A Constituição determina que cinco dos membros do Conselho do Estado são eleitos pela Assembleia da República, “de harmonia com o princípio da representação proporcional”. E o regimento da Assembleia da República define que as candidaturas a cargos exteriores “são apresentadas por um mínimo de 10 deputados e um máximo de 30 deputados” e que “a eleição é por lista completa, adotando-se o método da média mais alta de Hondt”. A tradição foi sempre que os eleitos saíssem de uma lista conjunta acordada pelas duas maiores forças políticas, PSD e PS. Isso não aconteceu em 2015, altura em que o PSD foi o partido mais votado, mas a esquerda tinha a maioria do Parlamento e os sociais-democratas recusaram-se a acordar com o PS uma lista que incluísse nomes do Bloco de Esquerda e do PCP (o que os socialistas queriam, no espírito da “geringonça”). A solução foi avançarem com listas separadas e o PS incluiu na sua os nomes de Francisco Louçã (BE) e de Domingos Abrantes (PCP), ao lado de Carlos César (PS). Não é, assim, verdade que Francisco Louçã tenha integrado o Conselho de Estado pelo facto de o Bloco de Esquerda ter sido a terceira força mais votada.

Além disso, não existe nenhuma regra da eleição deste órgão consultivo do Presidente que imponha que o terceiro partido mais votado nas legislativas tenha direito a um conselheiro de Estado, como esta publicação sugere sobre o Chega, que foi o terceiro mais votado nas legislativas de 30 de janeiro. Os cinco conselheiros indicados pelo Parlamento são fruto de eleição.

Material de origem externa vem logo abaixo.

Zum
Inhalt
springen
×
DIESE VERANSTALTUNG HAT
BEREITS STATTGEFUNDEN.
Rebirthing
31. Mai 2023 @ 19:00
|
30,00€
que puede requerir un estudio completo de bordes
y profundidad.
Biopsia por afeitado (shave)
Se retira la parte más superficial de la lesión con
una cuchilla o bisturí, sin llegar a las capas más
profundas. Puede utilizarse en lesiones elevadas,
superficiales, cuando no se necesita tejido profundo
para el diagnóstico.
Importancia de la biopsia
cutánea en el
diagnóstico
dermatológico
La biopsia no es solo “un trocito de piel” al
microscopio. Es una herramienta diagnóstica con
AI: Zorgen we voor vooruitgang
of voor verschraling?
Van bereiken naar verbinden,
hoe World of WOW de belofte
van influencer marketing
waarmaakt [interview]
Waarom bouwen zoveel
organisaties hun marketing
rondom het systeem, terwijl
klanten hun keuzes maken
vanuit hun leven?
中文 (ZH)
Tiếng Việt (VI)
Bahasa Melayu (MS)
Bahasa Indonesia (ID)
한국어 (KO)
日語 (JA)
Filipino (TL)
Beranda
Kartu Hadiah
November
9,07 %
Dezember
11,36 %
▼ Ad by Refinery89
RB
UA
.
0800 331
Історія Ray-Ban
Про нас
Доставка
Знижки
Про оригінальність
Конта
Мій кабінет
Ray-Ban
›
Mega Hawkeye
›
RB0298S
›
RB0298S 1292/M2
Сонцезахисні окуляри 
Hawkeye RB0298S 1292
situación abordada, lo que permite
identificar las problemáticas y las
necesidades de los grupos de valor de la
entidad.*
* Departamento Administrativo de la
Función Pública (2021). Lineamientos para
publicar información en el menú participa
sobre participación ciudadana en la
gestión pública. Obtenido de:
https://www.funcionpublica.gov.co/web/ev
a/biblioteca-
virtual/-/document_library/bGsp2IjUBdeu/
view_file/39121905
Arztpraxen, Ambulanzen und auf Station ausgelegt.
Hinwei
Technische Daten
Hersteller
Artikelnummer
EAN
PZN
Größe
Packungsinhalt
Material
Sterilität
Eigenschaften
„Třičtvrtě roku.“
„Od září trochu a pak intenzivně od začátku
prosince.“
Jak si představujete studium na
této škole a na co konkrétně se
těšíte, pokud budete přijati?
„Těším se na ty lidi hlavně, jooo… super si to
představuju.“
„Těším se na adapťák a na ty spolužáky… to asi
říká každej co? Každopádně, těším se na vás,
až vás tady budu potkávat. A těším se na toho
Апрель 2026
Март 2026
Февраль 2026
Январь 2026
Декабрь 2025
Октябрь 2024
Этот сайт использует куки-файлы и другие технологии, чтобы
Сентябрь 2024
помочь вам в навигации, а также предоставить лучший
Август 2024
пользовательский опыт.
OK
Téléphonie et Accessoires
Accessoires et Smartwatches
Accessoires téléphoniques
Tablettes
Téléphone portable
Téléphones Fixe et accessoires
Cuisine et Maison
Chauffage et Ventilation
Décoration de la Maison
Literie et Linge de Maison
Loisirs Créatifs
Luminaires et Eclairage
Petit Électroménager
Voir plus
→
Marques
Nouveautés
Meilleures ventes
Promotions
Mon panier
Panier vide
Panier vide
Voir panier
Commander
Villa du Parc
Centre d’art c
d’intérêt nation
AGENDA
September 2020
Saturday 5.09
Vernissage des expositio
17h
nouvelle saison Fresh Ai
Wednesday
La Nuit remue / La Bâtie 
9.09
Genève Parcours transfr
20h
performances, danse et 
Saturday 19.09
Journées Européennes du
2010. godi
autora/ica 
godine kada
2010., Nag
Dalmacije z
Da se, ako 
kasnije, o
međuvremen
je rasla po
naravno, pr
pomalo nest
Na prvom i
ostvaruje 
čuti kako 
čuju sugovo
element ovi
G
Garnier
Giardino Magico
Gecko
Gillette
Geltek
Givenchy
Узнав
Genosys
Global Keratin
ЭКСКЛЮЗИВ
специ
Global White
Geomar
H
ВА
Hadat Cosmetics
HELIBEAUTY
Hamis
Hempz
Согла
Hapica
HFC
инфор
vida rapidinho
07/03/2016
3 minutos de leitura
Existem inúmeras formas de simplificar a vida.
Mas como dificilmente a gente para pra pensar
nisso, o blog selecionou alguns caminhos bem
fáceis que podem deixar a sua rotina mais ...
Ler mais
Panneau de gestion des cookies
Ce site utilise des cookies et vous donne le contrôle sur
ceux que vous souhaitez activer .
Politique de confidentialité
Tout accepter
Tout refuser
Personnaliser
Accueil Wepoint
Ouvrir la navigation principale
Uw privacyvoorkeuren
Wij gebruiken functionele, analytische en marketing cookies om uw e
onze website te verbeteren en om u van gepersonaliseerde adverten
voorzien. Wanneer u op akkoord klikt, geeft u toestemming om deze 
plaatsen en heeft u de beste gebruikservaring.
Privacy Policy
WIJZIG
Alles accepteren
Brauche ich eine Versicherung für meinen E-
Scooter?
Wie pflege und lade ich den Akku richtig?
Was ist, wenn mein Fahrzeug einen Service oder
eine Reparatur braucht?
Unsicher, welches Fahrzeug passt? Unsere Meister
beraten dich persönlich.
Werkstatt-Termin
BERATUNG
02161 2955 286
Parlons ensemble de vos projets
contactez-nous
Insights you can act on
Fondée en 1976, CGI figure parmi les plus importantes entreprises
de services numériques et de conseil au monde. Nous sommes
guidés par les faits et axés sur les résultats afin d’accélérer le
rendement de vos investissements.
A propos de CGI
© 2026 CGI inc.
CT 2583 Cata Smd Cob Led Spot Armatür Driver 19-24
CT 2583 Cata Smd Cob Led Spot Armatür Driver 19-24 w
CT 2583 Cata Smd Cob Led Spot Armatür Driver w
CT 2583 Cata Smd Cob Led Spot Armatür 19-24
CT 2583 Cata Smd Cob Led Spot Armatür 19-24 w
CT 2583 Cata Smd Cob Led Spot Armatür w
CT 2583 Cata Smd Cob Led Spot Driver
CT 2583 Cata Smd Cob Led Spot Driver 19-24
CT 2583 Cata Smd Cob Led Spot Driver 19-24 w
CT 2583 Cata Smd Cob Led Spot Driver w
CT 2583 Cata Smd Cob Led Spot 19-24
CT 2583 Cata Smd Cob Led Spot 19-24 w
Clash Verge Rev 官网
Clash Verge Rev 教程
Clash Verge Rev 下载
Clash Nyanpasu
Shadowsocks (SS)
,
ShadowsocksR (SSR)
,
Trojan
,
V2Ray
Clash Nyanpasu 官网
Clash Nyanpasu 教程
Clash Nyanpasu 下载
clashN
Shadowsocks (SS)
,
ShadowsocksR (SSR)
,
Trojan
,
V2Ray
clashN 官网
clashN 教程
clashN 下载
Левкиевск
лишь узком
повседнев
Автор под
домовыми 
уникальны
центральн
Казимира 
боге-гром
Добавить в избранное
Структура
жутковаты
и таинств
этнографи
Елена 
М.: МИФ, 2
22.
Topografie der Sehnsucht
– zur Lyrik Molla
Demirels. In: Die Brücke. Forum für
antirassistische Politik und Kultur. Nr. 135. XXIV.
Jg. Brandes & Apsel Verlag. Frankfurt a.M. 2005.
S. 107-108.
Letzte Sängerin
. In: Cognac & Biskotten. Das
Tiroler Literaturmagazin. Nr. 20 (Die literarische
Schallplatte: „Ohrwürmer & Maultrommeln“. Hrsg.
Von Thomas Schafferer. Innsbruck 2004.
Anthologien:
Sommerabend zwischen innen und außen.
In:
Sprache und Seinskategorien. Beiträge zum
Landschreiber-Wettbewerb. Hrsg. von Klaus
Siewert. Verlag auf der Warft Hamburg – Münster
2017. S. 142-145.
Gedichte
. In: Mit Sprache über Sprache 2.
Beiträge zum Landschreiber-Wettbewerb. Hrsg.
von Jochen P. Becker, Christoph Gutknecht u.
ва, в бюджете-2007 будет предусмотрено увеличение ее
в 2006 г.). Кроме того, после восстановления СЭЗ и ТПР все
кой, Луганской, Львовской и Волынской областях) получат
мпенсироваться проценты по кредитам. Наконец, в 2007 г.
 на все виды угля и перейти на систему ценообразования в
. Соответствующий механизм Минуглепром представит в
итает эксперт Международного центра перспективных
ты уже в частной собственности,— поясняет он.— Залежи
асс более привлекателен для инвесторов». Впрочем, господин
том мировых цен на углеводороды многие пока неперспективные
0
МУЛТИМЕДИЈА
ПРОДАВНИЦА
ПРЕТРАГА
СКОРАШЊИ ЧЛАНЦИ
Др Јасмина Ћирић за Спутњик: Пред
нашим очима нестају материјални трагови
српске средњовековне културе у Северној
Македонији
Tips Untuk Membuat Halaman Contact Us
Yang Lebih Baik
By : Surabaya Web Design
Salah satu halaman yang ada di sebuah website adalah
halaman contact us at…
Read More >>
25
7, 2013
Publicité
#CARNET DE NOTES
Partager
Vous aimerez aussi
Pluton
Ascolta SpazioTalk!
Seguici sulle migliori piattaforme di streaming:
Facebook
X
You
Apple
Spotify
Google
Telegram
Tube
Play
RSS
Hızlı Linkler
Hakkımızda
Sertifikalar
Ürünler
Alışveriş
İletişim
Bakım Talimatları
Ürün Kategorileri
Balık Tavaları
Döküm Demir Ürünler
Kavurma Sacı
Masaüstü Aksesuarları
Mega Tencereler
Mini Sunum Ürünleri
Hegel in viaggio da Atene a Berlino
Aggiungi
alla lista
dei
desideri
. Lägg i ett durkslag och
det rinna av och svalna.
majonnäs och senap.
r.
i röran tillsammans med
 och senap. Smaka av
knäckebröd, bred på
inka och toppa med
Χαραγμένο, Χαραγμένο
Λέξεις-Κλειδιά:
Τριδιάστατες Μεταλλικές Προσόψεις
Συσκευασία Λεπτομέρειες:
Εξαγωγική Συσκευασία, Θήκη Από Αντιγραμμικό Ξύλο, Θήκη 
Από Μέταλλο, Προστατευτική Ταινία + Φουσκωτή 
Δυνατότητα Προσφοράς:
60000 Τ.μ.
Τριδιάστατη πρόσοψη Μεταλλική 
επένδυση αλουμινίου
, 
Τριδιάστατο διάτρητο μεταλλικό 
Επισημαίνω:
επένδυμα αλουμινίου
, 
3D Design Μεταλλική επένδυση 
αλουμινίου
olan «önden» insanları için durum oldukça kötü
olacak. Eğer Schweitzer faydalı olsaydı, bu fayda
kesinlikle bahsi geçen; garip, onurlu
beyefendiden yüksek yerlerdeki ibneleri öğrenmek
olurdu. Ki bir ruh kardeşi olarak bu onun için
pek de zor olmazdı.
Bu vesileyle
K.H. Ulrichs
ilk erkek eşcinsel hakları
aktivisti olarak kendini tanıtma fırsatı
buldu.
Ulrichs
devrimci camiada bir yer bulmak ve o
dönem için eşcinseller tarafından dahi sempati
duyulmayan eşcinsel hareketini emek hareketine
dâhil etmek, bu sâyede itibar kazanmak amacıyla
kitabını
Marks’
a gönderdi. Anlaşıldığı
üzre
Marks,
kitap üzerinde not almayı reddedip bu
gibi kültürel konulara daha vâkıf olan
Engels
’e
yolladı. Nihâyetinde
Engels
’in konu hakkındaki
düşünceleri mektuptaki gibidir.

Segundo a classificação do Observador, este conteúdo é:

ERRADO

No sistema de classificação do Facebook este conteúdo é:

 FALSO: as principais alegações do conteúdo são factualmente imprecisas. Geralmente, esta opção corresponde às classificações “falso” ou “maioritariamente falso” nos sites de verificadores de factos.